Two brothers (August and Gilbert) and a sister (Norma) bought the land from their parents and divided it with no recorded easement. The sister gave it it her daughter (Jolene), and we bought it from the daughter. Gilbert kept the part closest to the public road. In our deed from Jolene, she sites easement as the existing roadway. This road has been used now for over 60 years. There is also a recorded affidavit from Norma’s (the mother of the woman we bought the land from) husband and brother in law (from 1976) that states she has used the existing road way openly, notoriously, and adverse to the rights of Gilbert for over 30 years. If we have anything, do we have a prescriptive easement, an implied easement, an easement by estoppel, or an easement by prior use? If we have any one of these, do they typically guarantee the course of the existing road, or just a road, even if it is longer in distance, more expensive to maintain, decreases our property values, and increases response time from emergency vehicles? Thank you tremendously for your insight.”
You’re certainly asking the right questions, and the real answer is, it depends on what the judge (or jury) thinks if you end up in a lawsuit. However, my educated guesses:
If I were suing on your behalf, I would probably make all the arguments you list (prescriptive easement, implied easement, etc.) (and possibly some others–if your parcel is “landlocked,” you may be able to argue easement by necessity) and see which, if any, stick. It sounds like you have a pretty good argument for an implied easement (that specifying the easement was overlooked when the property was subdivided) or failing that prescriptive (adverse use for the applicable period in your area).

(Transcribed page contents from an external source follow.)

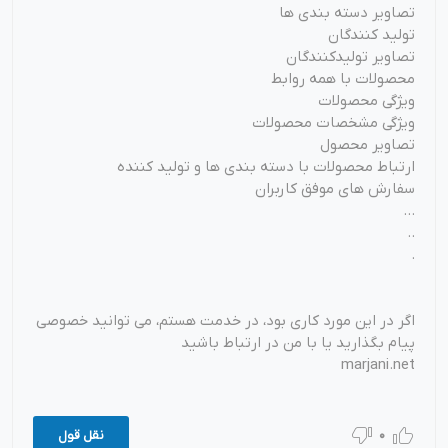
تصاویر دسته بندی ها
تولید کنندگان
تصاویر تولیدکنندگان
محصولات با همه روابط
ویژگی محصولات
ویژگی مشخصات محصولات
تصاویر محصول
ارتباط محصولات با دسته بندی ها و تولید کننده
سفارش های موفق کاربران
...
..
.
اگر در این مورد کاری بود، در خدمت هستم، می توانید خصوصی
پیام بگذارید یا با من در ارتباط باشید
marjani.net
0
نقل قول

So let’s assume that you have some sort of easement (since if you fail that point, it doesn’t matter where it is). If so, it is linked to a particular physical area, and the owner of the servient tenement doesn’t get to unilaterally choose to move it. You could certainly come to an agreement to do so (and if you do, I strongly suggest you get the new easement in writing, recorded against all the properties). And in the discussions for that agreement, you could shift some of the additional maintenance costs to the servient owner.
That’s simply a matter of negotiation. Your negotiating leverage is that you could, if push came to shove, sue to keep the easement where it is, which would no doubt put a monkey wrench in your neighbor’s development plans.